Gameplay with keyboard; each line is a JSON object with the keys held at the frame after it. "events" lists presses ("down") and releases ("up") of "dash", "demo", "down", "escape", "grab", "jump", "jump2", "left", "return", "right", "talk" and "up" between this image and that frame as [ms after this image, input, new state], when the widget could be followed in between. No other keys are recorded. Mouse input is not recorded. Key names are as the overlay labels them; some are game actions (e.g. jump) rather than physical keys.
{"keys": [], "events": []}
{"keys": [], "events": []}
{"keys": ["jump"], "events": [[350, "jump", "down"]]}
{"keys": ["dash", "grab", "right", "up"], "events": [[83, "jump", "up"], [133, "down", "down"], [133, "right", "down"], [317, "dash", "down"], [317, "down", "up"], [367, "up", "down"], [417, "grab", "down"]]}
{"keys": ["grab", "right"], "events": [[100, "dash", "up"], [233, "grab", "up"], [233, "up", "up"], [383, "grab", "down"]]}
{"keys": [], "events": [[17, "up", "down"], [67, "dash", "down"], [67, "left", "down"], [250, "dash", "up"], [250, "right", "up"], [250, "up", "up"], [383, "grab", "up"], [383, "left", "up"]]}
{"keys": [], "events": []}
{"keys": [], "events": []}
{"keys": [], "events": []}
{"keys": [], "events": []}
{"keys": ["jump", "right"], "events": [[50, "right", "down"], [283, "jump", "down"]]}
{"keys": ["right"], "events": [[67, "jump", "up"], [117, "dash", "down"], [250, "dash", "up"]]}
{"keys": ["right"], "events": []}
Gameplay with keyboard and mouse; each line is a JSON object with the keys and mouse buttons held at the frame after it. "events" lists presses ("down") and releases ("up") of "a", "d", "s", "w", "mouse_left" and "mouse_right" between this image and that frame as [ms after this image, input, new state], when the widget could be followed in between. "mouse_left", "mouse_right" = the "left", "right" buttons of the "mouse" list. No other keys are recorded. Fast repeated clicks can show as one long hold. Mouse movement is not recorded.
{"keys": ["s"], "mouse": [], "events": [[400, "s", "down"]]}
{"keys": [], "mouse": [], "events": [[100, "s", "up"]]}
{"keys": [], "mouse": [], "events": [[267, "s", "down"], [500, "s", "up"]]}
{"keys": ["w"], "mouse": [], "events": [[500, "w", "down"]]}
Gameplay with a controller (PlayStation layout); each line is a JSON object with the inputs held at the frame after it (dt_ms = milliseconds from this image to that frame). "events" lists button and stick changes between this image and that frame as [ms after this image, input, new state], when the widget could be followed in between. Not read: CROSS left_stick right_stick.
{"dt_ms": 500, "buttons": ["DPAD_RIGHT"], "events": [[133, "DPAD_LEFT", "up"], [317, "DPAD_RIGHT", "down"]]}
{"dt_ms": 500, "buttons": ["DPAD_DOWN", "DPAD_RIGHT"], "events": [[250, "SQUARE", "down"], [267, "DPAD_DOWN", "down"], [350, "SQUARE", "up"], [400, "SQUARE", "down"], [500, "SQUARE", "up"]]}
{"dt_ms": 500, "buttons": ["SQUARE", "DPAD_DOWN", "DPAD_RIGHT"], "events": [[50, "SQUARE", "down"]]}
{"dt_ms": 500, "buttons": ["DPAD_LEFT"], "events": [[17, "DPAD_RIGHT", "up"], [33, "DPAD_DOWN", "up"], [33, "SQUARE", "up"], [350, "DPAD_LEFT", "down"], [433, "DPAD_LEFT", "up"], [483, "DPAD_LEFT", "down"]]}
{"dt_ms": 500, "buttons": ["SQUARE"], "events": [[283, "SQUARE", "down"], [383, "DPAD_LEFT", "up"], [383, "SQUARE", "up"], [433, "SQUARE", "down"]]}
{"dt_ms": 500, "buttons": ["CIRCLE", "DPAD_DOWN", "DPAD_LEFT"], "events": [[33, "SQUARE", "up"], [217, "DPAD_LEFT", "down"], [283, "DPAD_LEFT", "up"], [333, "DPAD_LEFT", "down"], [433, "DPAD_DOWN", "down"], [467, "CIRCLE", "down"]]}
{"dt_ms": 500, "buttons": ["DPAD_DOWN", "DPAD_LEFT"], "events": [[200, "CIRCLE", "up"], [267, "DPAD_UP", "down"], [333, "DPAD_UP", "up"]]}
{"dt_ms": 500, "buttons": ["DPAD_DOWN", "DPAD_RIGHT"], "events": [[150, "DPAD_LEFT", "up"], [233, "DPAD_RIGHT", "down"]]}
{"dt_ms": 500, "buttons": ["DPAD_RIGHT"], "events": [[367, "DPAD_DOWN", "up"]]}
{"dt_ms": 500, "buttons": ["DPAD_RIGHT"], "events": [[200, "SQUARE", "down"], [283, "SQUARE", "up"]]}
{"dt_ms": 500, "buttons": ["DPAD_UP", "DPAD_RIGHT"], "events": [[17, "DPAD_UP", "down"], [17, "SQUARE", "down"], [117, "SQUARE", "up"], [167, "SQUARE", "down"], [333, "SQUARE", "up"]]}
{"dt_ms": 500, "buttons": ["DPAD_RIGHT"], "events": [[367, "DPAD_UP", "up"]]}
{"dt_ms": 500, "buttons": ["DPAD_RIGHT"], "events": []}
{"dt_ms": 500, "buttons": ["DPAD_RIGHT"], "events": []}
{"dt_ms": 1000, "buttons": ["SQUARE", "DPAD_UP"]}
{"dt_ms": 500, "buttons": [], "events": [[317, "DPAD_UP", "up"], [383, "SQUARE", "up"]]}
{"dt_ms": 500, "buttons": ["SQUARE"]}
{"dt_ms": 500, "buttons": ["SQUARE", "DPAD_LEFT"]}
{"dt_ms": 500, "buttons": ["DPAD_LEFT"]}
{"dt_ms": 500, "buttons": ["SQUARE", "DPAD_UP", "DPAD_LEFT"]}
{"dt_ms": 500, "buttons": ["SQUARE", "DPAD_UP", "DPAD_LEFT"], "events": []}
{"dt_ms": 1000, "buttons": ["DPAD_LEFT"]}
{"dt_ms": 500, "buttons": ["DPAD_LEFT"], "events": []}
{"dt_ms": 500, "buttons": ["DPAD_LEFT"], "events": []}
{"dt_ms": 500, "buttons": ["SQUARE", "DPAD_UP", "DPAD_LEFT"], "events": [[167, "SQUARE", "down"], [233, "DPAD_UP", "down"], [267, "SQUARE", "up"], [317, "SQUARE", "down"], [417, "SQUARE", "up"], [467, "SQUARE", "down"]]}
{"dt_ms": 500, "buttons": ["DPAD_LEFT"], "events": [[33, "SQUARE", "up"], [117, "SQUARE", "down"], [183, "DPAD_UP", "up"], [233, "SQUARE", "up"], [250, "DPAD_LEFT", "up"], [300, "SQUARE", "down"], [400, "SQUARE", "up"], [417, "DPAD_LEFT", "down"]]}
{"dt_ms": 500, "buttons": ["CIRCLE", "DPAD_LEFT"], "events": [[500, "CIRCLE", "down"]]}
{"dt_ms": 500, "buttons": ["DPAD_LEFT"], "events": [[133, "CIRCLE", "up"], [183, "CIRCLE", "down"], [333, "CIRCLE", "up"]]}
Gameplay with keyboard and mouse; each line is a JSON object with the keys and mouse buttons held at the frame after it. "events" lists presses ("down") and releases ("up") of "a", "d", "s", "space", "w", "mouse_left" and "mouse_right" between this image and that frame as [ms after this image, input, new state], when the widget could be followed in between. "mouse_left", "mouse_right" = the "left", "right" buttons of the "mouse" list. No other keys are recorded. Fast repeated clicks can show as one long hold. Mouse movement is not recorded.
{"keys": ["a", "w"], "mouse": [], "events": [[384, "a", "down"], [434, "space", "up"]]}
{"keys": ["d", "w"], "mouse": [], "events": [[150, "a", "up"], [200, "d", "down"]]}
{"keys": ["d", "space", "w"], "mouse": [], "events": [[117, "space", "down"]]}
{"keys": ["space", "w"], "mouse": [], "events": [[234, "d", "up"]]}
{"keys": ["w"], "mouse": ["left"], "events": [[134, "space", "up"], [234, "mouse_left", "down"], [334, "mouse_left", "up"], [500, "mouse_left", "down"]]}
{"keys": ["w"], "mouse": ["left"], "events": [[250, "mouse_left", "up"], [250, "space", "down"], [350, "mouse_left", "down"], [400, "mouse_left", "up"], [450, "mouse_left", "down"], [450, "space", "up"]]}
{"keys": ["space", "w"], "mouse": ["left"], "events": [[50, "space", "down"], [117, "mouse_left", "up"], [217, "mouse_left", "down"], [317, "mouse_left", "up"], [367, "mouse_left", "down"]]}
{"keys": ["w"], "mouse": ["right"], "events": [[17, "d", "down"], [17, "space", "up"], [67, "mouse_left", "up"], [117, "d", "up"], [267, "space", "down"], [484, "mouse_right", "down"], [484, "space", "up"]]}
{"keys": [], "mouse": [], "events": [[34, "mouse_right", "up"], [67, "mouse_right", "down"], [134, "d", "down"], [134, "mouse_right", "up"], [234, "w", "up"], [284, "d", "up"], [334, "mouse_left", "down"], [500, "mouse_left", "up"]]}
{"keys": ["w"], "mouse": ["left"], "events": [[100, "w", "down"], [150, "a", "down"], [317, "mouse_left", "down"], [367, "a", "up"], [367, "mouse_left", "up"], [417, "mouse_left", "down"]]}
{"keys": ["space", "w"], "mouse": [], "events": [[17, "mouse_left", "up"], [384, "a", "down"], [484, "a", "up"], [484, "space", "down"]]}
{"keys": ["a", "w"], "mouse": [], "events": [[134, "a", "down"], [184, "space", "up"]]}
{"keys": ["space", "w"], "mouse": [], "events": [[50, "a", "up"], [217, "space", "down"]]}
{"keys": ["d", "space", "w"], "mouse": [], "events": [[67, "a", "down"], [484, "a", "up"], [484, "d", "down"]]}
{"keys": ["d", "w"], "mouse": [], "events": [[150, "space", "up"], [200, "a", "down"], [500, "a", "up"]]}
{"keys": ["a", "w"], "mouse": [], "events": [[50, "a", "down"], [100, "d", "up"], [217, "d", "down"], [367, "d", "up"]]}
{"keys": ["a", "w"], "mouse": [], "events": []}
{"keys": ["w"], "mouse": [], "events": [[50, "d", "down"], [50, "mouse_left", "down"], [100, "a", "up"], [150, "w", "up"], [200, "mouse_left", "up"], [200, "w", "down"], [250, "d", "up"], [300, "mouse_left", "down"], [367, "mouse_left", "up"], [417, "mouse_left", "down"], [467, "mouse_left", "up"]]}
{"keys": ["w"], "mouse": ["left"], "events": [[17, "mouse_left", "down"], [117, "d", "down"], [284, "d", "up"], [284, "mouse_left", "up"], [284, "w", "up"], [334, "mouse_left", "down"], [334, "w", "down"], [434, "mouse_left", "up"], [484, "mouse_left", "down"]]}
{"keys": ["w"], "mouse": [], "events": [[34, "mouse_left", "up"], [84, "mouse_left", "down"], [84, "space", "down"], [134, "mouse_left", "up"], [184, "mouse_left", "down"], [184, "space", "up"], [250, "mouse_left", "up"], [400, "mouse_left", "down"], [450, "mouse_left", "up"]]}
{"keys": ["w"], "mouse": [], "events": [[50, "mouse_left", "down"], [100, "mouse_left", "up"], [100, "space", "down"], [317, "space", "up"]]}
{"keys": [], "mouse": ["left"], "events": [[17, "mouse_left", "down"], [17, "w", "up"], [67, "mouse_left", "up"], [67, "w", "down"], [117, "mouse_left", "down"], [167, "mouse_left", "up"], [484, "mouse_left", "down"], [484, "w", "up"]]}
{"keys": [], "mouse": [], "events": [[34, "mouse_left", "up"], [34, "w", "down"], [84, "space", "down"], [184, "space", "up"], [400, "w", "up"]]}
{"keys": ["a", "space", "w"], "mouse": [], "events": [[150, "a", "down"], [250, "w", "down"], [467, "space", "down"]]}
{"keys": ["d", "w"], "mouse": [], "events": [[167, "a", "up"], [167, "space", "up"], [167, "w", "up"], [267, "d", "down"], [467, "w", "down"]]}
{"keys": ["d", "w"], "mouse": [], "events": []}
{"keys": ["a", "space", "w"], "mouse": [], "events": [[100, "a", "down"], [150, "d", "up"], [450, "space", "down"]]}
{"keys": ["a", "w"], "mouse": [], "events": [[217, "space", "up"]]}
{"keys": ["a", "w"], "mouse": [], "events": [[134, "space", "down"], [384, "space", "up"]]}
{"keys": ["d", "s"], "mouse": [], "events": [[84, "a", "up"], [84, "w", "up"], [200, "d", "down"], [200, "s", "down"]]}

——————————

Every line of the listing above that contains "CIRCLE" is to be copied.

{"dt_ms": 500, "buttons": ["CIRCLE", "DPAD_DOWN", "DPAD_LEFT"], "events": [[33, "SQUARE", "up"], [217, "DPAD_LEFT", "down"], [283, "DPAD_LEFT", "up"], [333, "DPAD_LEFT", "down"], [433, "DPAD_DOWN", "down"], [467, "CIRCLE", "down"]]}
{"dt_ms": 500, "buttons": ["DPAD_DOWN", "DPAD_LEFT"], "events": [[200, "CIRCLE", "up"], [267, "DPAD_UP", "down"], [333, "DPAD_UP", "up"]]}
{"dt_ms": 500, "buttons": ["CIRCLE", "DPAD_LEFT"], "events": [[500, "CIRCLE", "down"]]}
{"dt_ms": 500, "buttons": ["DPAD_LEFT"], "events": [[133, "CIRCLE", "up"], [183, "CIRCLE", "down"], [333, "CIRCLE", "up"]]}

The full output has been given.